O estado de guerra será destruidor dos efectivos nacionais e, no fim, inglório


Os portugueses ficam hoje a conhecer o orçamento que formaliza a operação choque e pavor – uma guerra declarada pelo governo para cumprir o objectivo de "ir além da troika", alegadamente para nosso "bem". Uma parte do "bem" é a continuação de financiamento nos mercados internacionais, os mesmos que já não financiam a custos aceitáveis meia Europa, à medida que se percebeu que o euro estava metido num beco sombrio, à espera de uma saída miraculosa. Infelizmente, a menos que a cimeira de 23 de Outubro traga uma solução razoável para a crise da dívida da Europa – incessantemente pedida por todos os actores da economia mundial – caminharemos para o abismo. O estado de guerra será absolutamente destruidor dos efectivos nacionais, já em sofrimento e anemia provocados pelos sucessivos PECs de Sócrates. E, no fim, será inglório.

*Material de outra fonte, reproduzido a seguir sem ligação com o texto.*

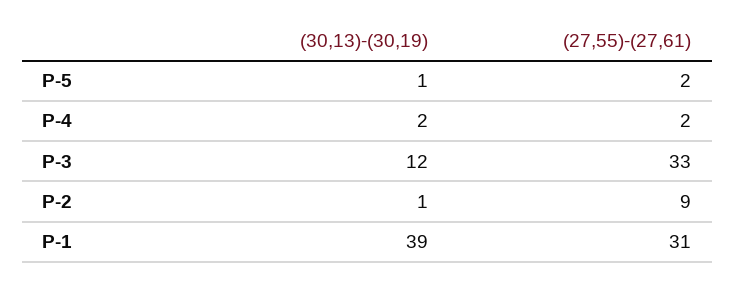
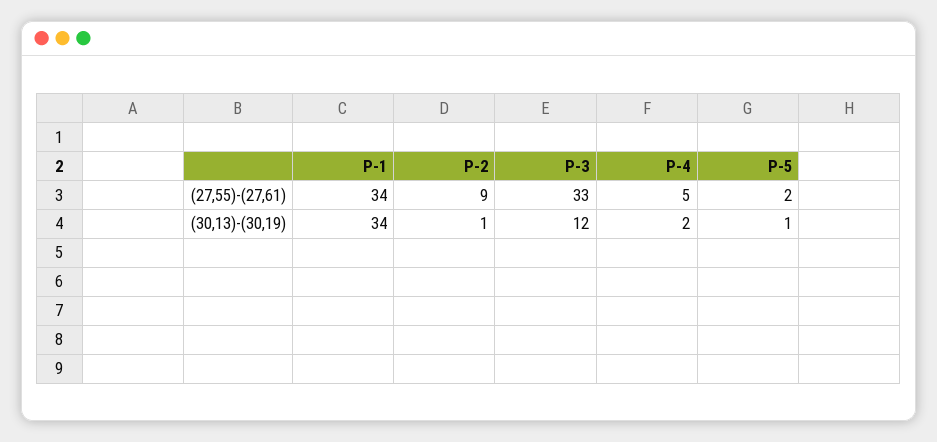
(27,55)-(27,61), P-4: 2 -> 5
(30,13)-(30,19), P-1: 39 -> 34
(27,55)-(27,61), P-1: 31 -> 34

O facto de Pedro Passos Coelho ter prometido incessantemente que, consigo, não haveria mais aumentos de impostos para a classe média fustigada, que os funcionários públicos não seriam atingidos, que o sol brilharia para o crescimento das empresas e que sonhar com o corte dos subsídios de Natal e de Ano Novo era um puro "disparate" torna tudo ainda mais penoso. Para ganhar as eleições, Passos fez um interlúdio no seu verdadeiro pensamento – expresso no livro "Mudar" e na proposta de revisão constitucional do Verão passado. A cavalo do programa da troika e da crise internacional (e atirando as culpas para o extinto governo PS, também ao contrário do que tinha solenemente prometido) está a ser possível ao PSD liberal fazer o seu verdadeiro programa – expurgar a justa causa dos despedimentos; reduzir funcionários públicos e diminuir o vencimentos aos restantes; limitar o serviço nacional de saúde, e vários etecéteras. Não era um agradável programa de campanha, por isso foi devidamente escondido enquanto foi preciso. Afinal, as gorduras do Estado mais populares (e inconcebíveis) como os altos vencimentos dos gestores, os desperdícios de gastos em "mordomias" e automóveis, a loucura que atravessou as empresas públicas, eram um excelente aperitivo para a refeição que verdadeiramente estava para ser servida – a redução do apoio do Estado ao cidadão comum e um ponto final num sistema que chegou à Europa no pós-guerra e a Portugal só depois do 25 de Abril. A agenda ideológica de Passos Coelho nunca foi popular em Portugal, incluindo no seu PSD. Agora, o genuíno programa está a passar como se fosse imposto, se não por fora, pelos desmandos de Sócrates. Coincidindo a implosão do Estado com a implosão social, nem para Passos Coelho o timing é bom.